Defeated, Sara walked back into the house, her limbs dragging, her mind gone dark. In the kitchen again, she felt her way along the countertop and stopped when she found the right drawer. She opened it slowly. Closing her eyes, she reached in the drawer and lightly traced her fingers across the contents until she found what she wanted. Sara then closed the drawer delicately, so as not to make a sound.
She turned and leaned against the counter, placing one hand on its surface to steady herself. Sara took a deep breath and exhaled. With her other hand she plunged the knife into her abdomen, again and again and again. Sliding down the side of the counter, her body slowly folded onto itself and came to rest on the cold kitchen floor.
Just a moment later, several cars cruised down the street, each pulling into a different driveway in the dark, quiet cul-de-sac. The last car pulled in Sara's driveway and six people fumbled out of it. Then one by one they started to sing the same tune. Sarah's Dad, the loudest of her entire family.
Across the street the neighbor stood at the end of his driveway and yelled across to Sara's family, "Hey! That was a great show! Springsteen is the BEST! Thanks again for the free tickets, John!"
Sara's Dad called back, "Hey! No problem, Bob! They don't call him "The Boss" for nothin', do they?"
"You aren't kiddin', John! You'll have to take the whole neighborhood out again sometime! Too bad your kid, Sara, was sick. She would have loved it."
"Yeaahhhh, poor kid. But I'm glad you had a good time, Bob! People really do win on MTV, don't they?" John waved good night to the neighbor.
He turned to see his wife walking up to him as the kids started for the house. "Honey, it looks like the lights went out while we were gone," she said.
Putting his arm around his wife as he walked her back to the house, John said, "I hope Sara didn't wake up in the dark and not see the note you left on her nightstand. You know what the psychiatrist said..."

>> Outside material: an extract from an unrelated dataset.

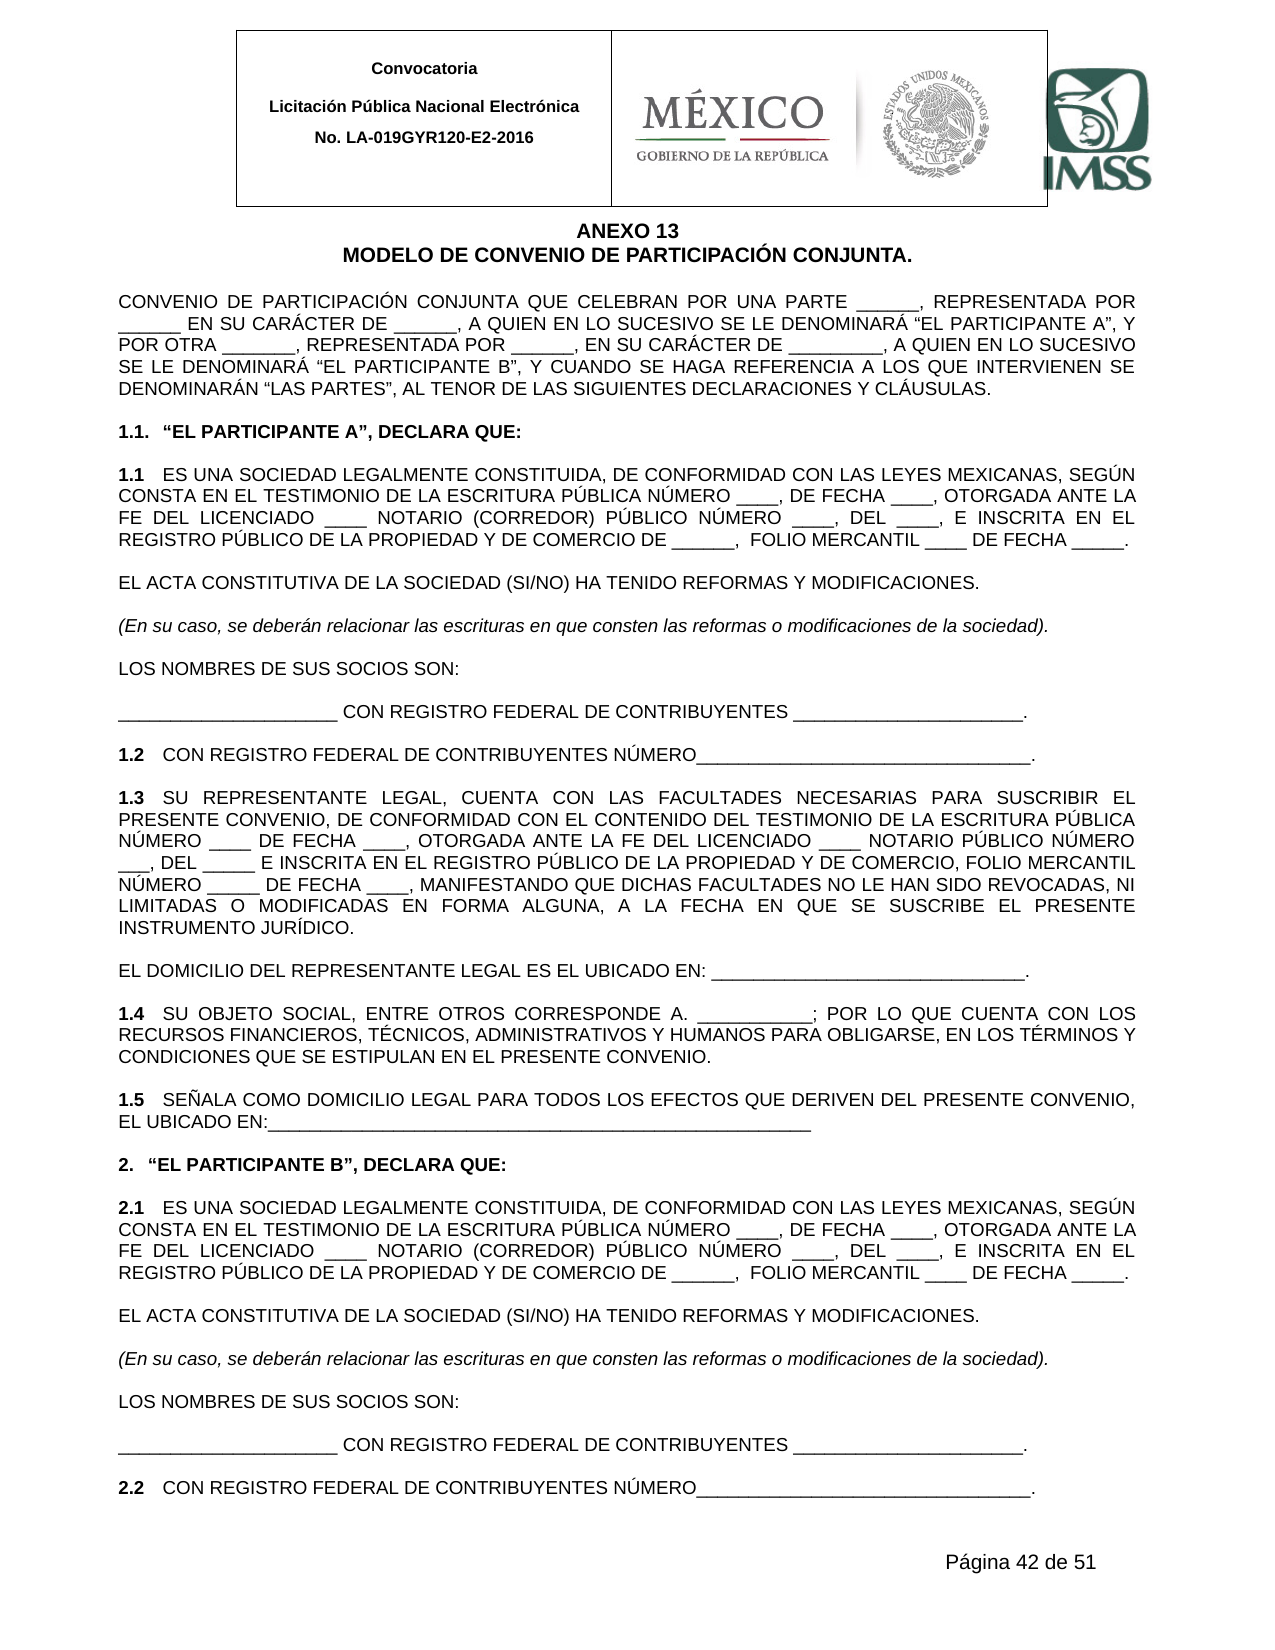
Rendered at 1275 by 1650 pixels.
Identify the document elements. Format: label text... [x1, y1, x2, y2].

UPDATE: After I typed this, I had to laugh because the feeling you might be left with is the same feeling I was left with after watching my least favorite of M. Night Shyamalan's movies, "The Village". Kind of a "what the...?". Anyone who knows me well is well aware of my feelings on this matter. Not that I feel my story is in the same league, but I felt that movie could have been a 30 minute "Twilight Zone" episode, not a full length movie.